### Text provided
• • • • • • •
Secondly, the gospel writers in their gospels are focused on providing for their readers an account of the ordinary human life of Jesus, prior to death. The continuing presence of the risen Jesus in his ongoing movement, via the Holy Spirit, perhaps made unnecessary a prolonged account of the period between resurrection and ascension. (Luke, in his 'sequel' to the life of Jesus unveils in Acts many ways in which the risen Jesus post-ascension continues to engage with the movement). What their accounts needed was a wrap up and what we find is that the accounts of the resurrection are overlaid with conclusions to the gospels as a whole (or, in the case of Mark 16:1-8, we might say, denuded of a conclusion via intentional abruptness in the closing of the account - a kind of anti-conclusion).
• • • • • • •
### Recorded data
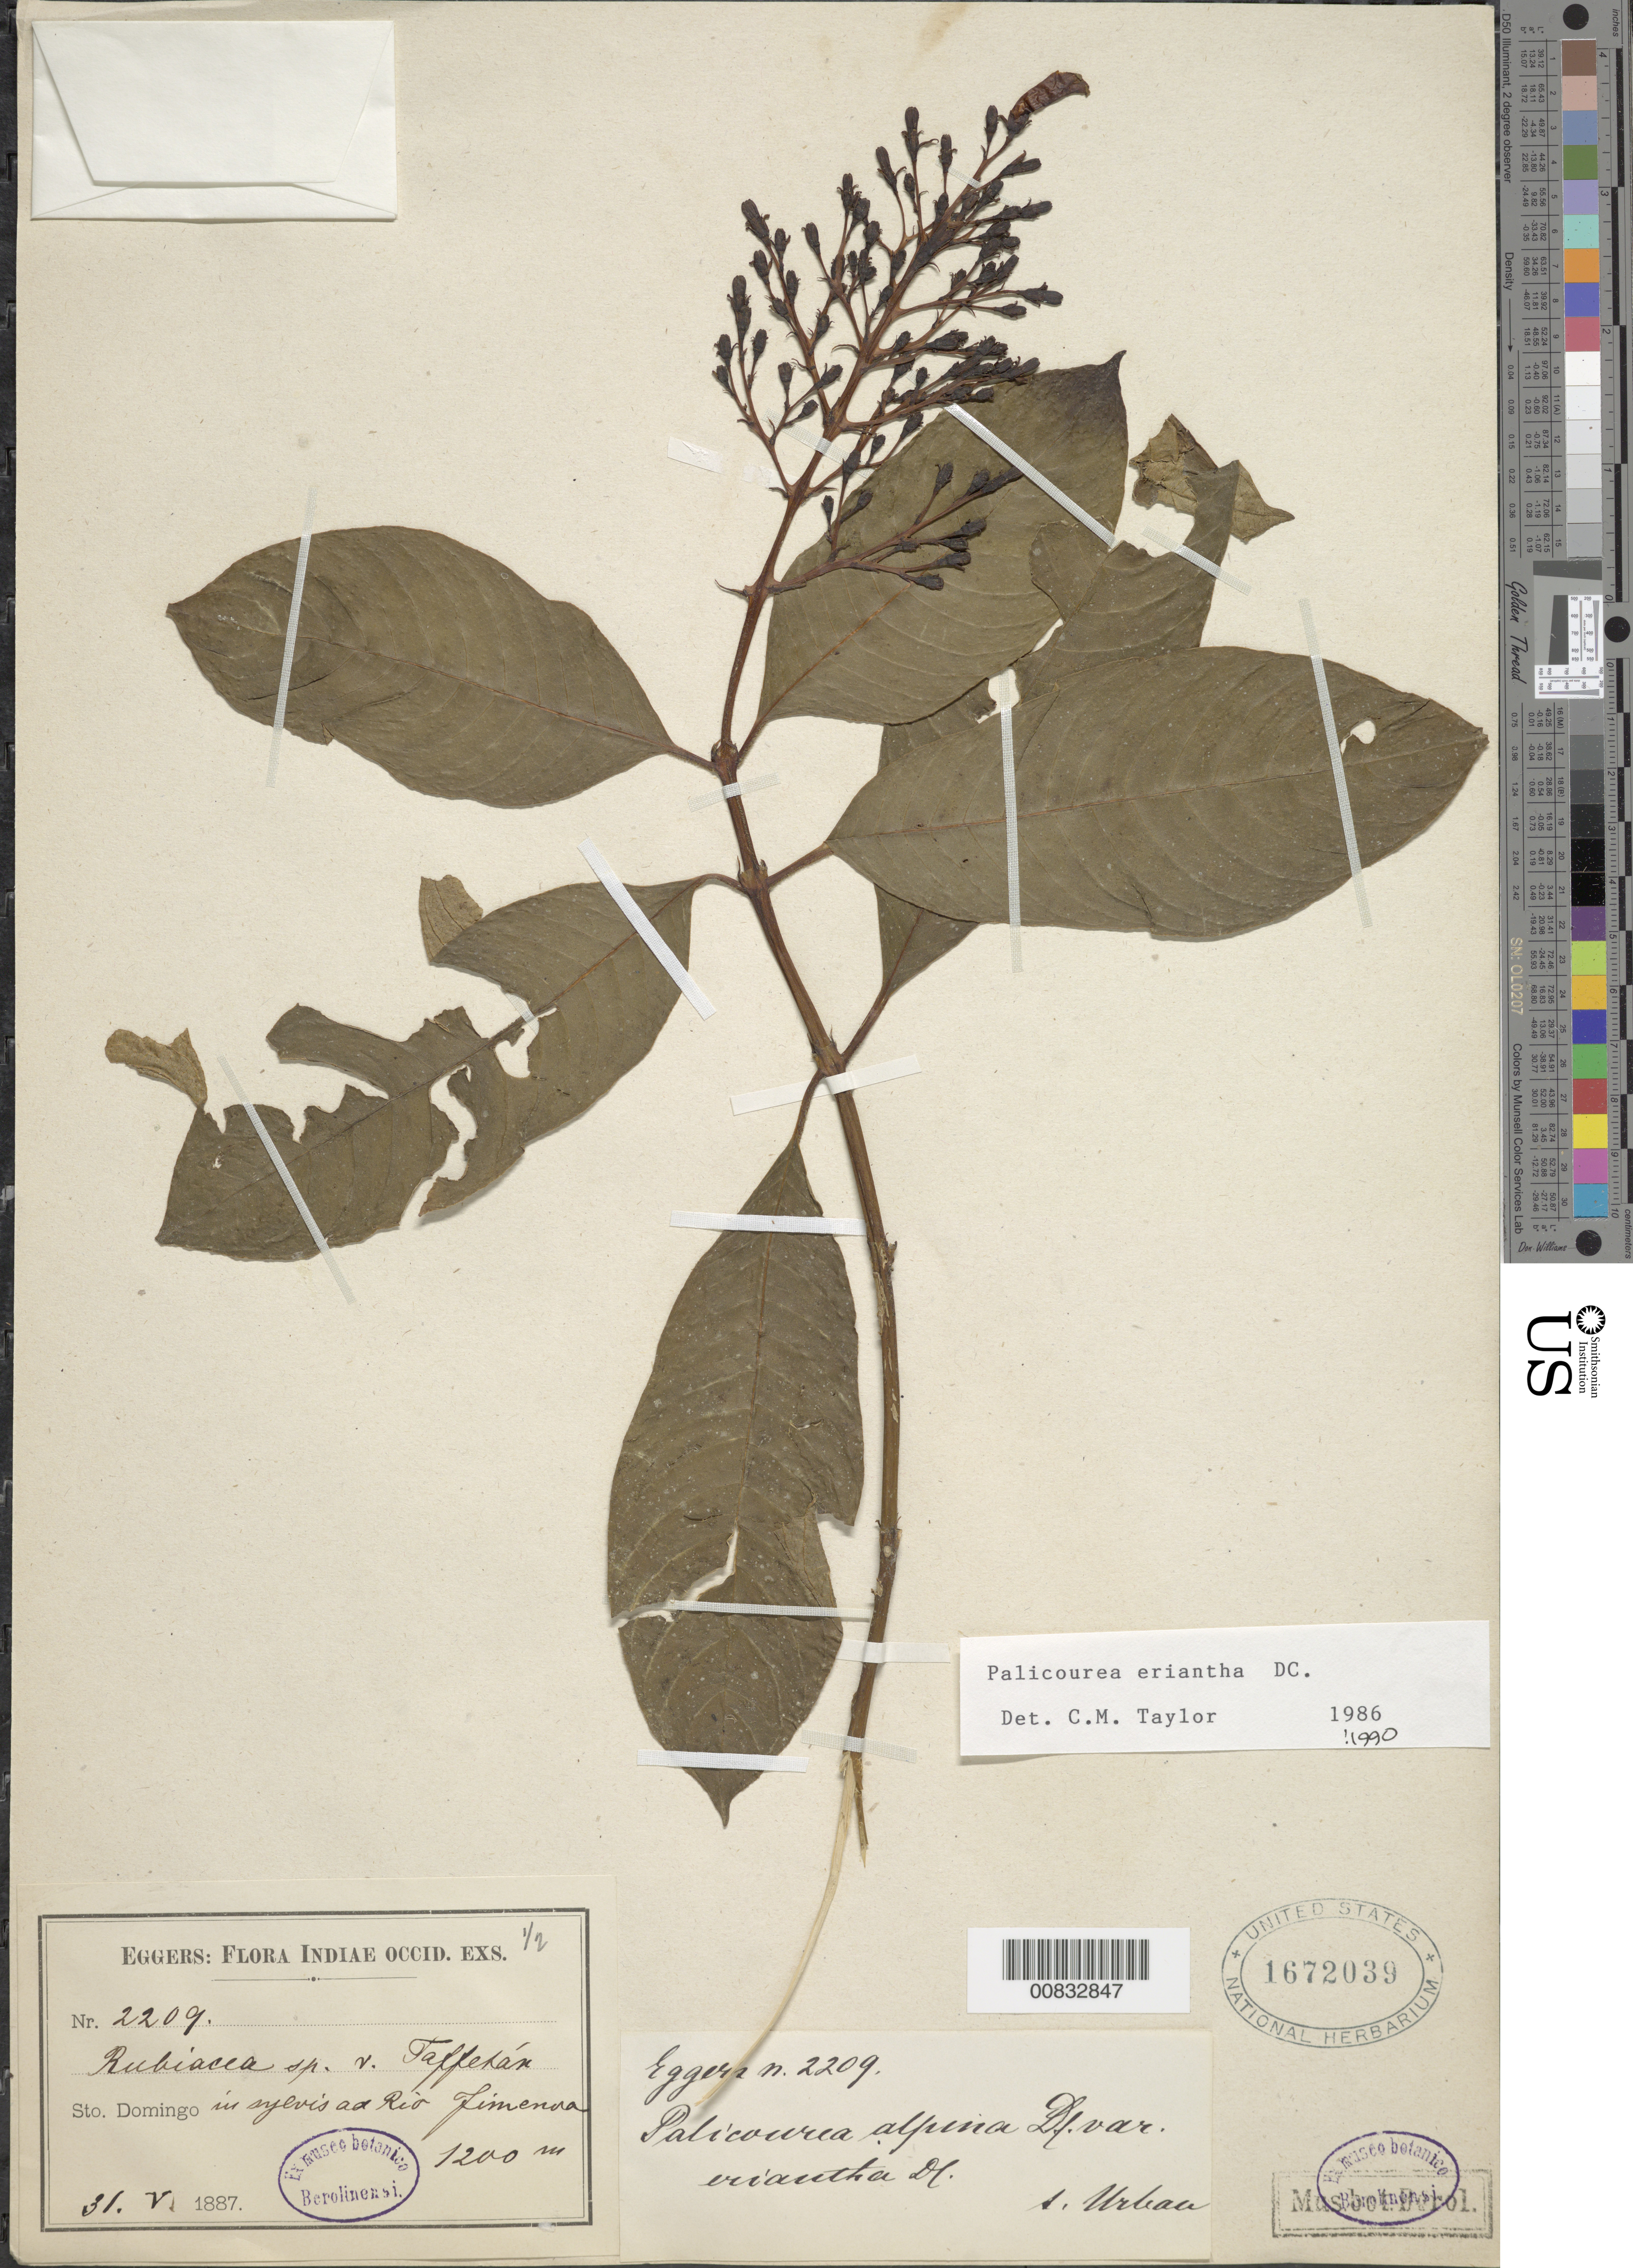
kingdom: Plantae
• • • • • • •
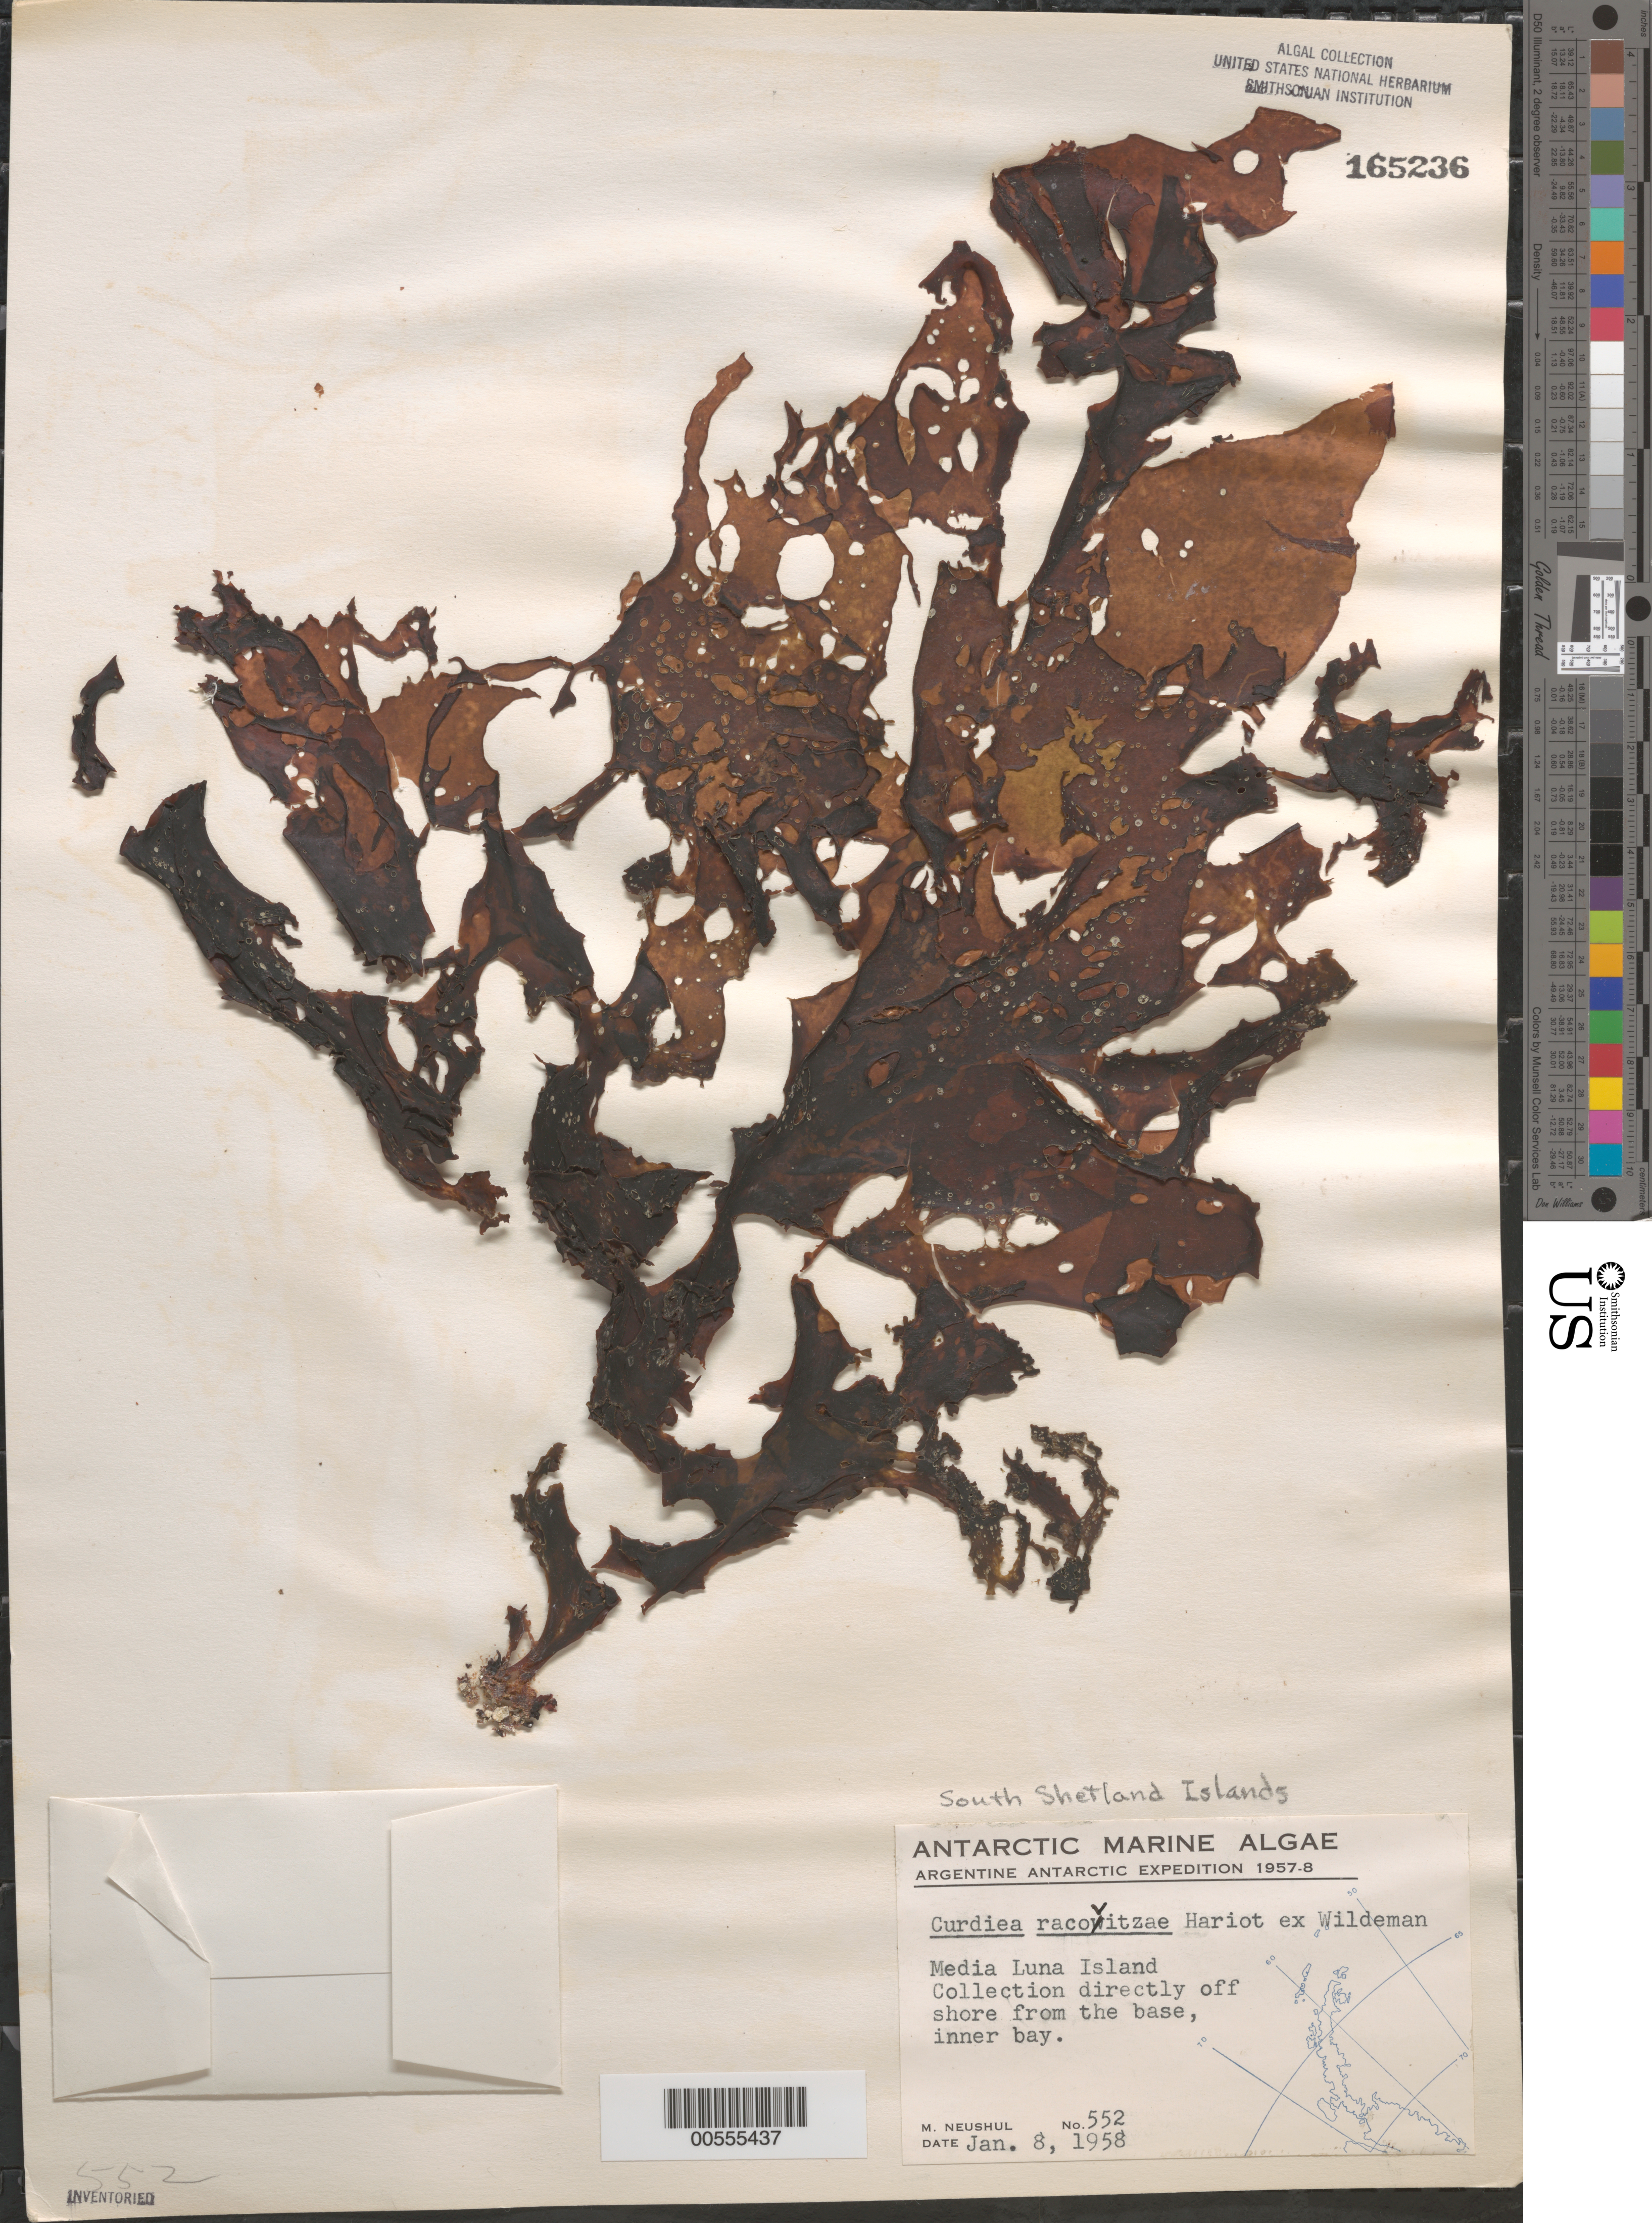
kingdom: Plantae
• • • • • • •
### The problem
Retype the part of the passage on the gospel resurrection accounts starting at "Secondly, the gospel" and ending at "kind of anti-conclusion).", keeping every word and punctuation mark unchanged.

### The result
Secondly, the gospel writers in their gospels are focused on providing for their readers an account of the ordinary human life of Jesus, prior to death. The continuing presence of the risen Jesus in his ongoing movement, via the Holy Spirit, perhaps made unnecessary a prolonged account of the period between resurrection and ascension. (Luke, in his 'sequel' to the life of Jesus unveils in Acts many ways in which the risen Jesus post-ascension continues to engage with the movement). What their accounts needed was a wrap up and what we find is that the accounts of the resurrection are overlaid with conclusions to the gospels as a whole (or, in the case of Mark 16:1-8, we might say, denuded of a conclusion via intentional abruptness in the closing of the account - a kind of anti-conclusion).